18. «Субстанция» – араб. джаӯхар, «акциденция» – ‘арад; «универсалия» / «общее» – куллӣ / а̄мм, «партикулярия» / «единичное» – джуз’ӣ / шахс. Сам Аристотель в «Категориях» не оперирует последней терминологической парой.

19. Араб.: ма̄ йука̄ль ‘аля̄ маӯдӯ‘ и ма̄ йӯджад фӣ маӯдӯ‘.

20. Конкомитант – неотделимая акциденция: например, «белизна» (а точнее «белое») по отношению к снегу и гипсу.

21. Тело определяется как субстанция, в которой можно вообразить три измерения (длину, ширину и глубину).

22. Дефиниция конструируется через ближайший род и дифференцию (например, «человек» – «разумное животное»); дескрипция – через некоторый род (необязательно ближайший) и свойство или иную акциденцию (например, «человек» – «смеющееся животное»). «Сущее», как будет сказано ниже, не служит родом.

23. См. примечание 4.

24. У самого Аристотеля такой полный список встречается еще лишь в «Топике» [24, с. 358], тогда как во «Второй аналитике» [25, с. 294], «Физике» [26, с. 163] и «Метафизике» [27, с. 156] их только восемь (без «положения» и «обладания»).
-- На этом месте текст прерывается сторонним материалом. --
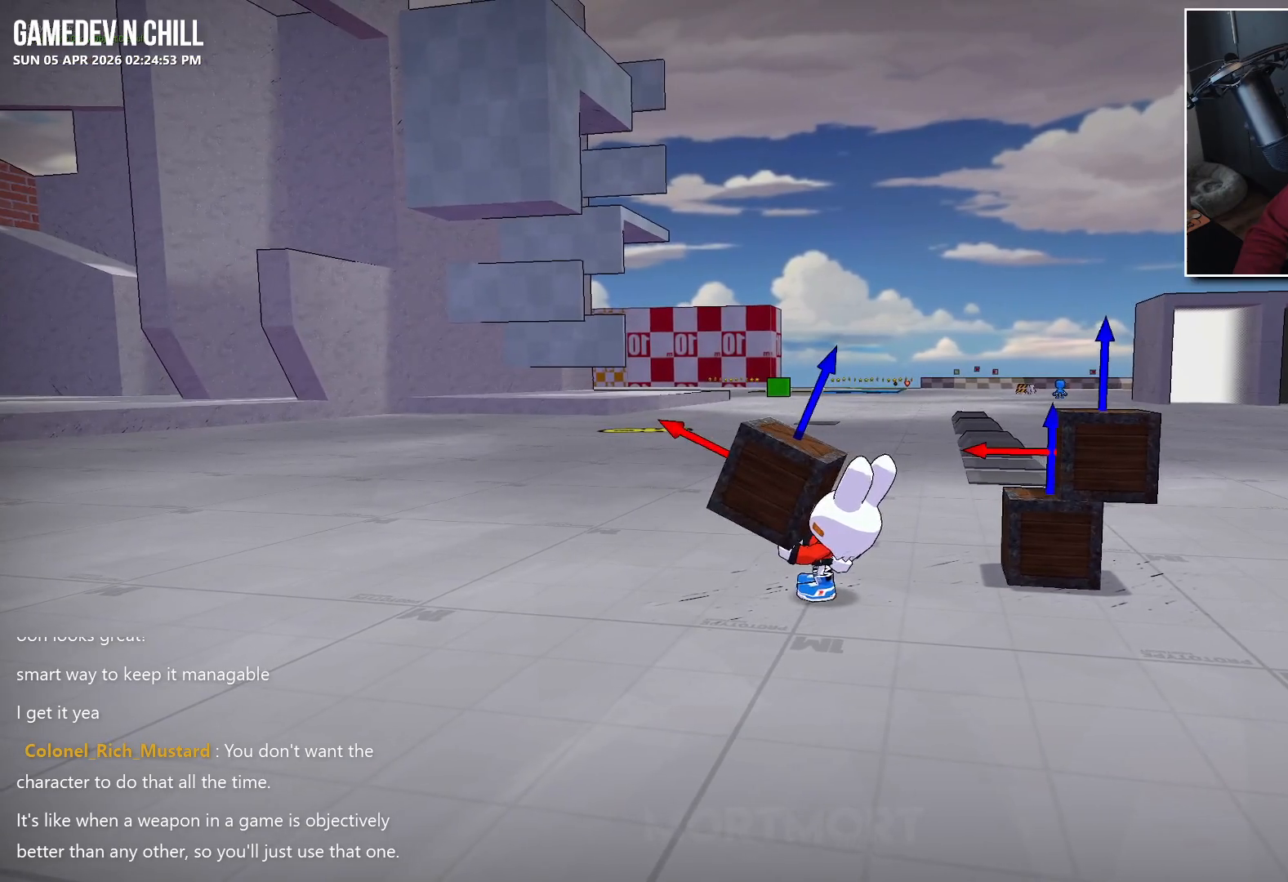
{"buttons": [], "left_stick": "center", "right_stick": "center", "events": [[117, "left_stick", "left"], [183, "left_stick", "center"]]}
Более того, в той же «Метафизике» прочим категориям порой рядополагается «движение» [27, с. 191], а в качестве основных категорий выделяются три – «сущность», «состояние» и «отношение» [27, с. 356].

25. В цитируемом переводе «Категорий» (и вообще других трактатов Аристотеля) oysia обычно передается как «сущность»; в «Топике» и «Второй аналитике» вместо ousia как первой в категориальном перечне фигурирует ti esti – «что́ именно есть», «суть».
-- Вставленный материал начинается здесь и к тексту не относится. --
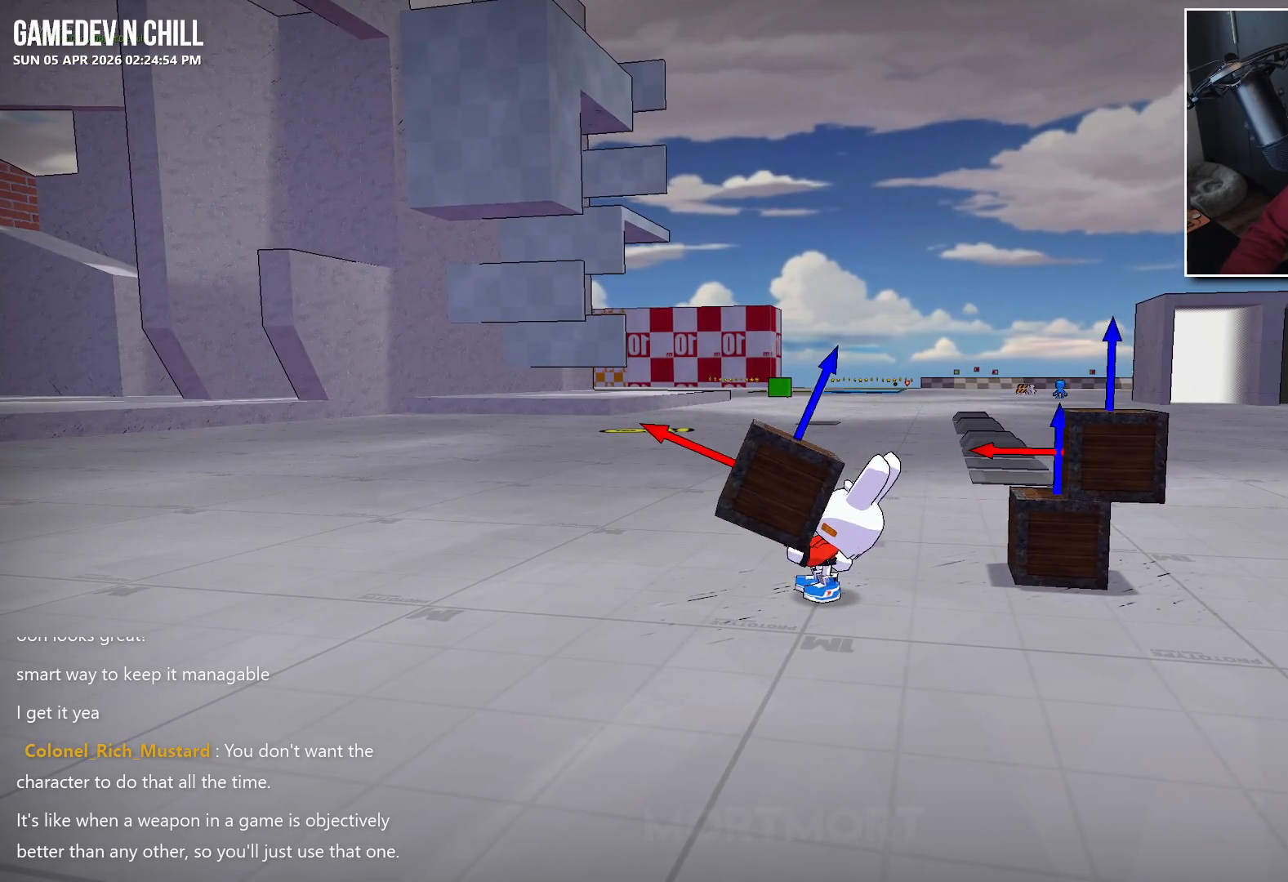
{"buttons": [], "left_stick": "center", "right_stick": "center", "events": []}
26. В литературе категории «где» и «когда» порой передаются как «место» («пространство») и «время», что далеко не соответствует аристотелевской трактовке «места» и «времени» как разновидности категории «количество».

27. В «Метафизике», но в ином контексте, Аристотель говорит, что «сущее» (как и «единое») не может быть родом для вещей, иначе имелись бы дифференции (видовые отличия), тогда как род вообще не сказывается о таковых – те бы оказались не-сущими [27, с. 108]; по-видимому, автор «Исцеления» не разделяет означенный тезис об отношении рода к дифференции: критикуя распространенное среди перипатетиков схожее рассуждение в отрицание родового статуса сущего по отношению к десяти категориям, Ибн-Сина в качестве контрпримера указывает на тот факт, что дифференции субстанций служат субстанциями [10, с. 62]; в разделе по метафизике философ пишет, что род сказывается о виде самостным образом (будучи частью его сущности, махиййа), а о дифференции сказывается как просто конкомитант [8, с. 332–334].

28. Как фигура, образованная тремя линиями.

29. Ср. примечание 25.

30. Подробнее о них говорится у Ибн-ат-Таййиба (см.: [23, с. 179–190]).

31. В наличном издании книги ас-Сави «Аль-Баса̄’ир» [34], упоминаемой в связи с этим, нет такой редукции.

32. Подразделяя род (в данном случае – «цвет» или «животное») на виды, видовое отличие одновременно делает его реально сущим.

33. Это два из четырех видов качества (о них будет сказано во второй части статьи); в цитируемом русском переводе «Категорий» Аристотеля – «претерпеваемые свойства и состояния» и «устойчивые свойства и преходящие свойства (или состояния)» [12, с. 72–74].

34. У Ибн-ат-Таййиба [23, с. 192–198] приводятся и другие классификационные схемы; о предшествующих Ибн-Сине схемах см. также: [35]; [17, № 3.1 и 3.2.2].

35. В общем смысле, а не в смысле «соотнесенности / отношения» (ида̄фа) как одной из десяти категорий.